== Input data ==
──────────

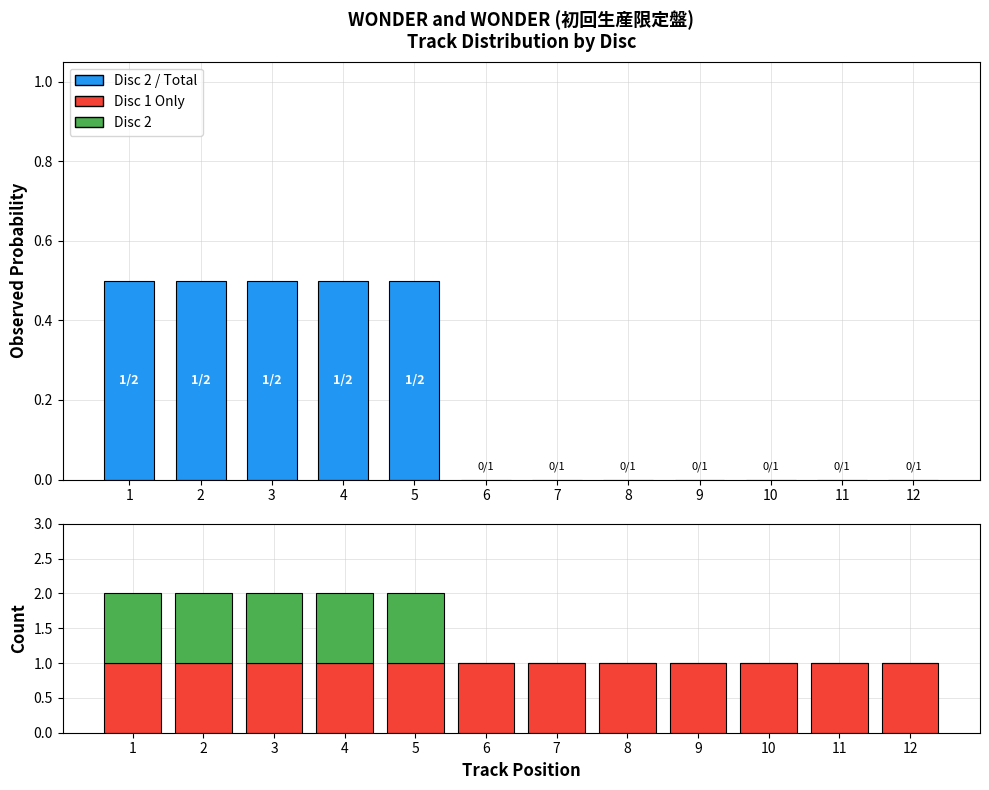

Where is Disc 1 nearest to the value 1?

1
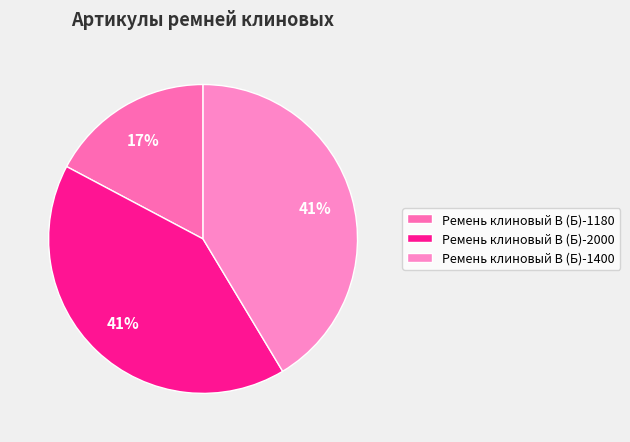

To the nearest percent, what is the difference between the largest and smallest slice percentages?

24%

──────────

== What is expected ==
How many lines of the listing above contain the word "nearest"? Reply with the number alone.

== Response to the task ==
2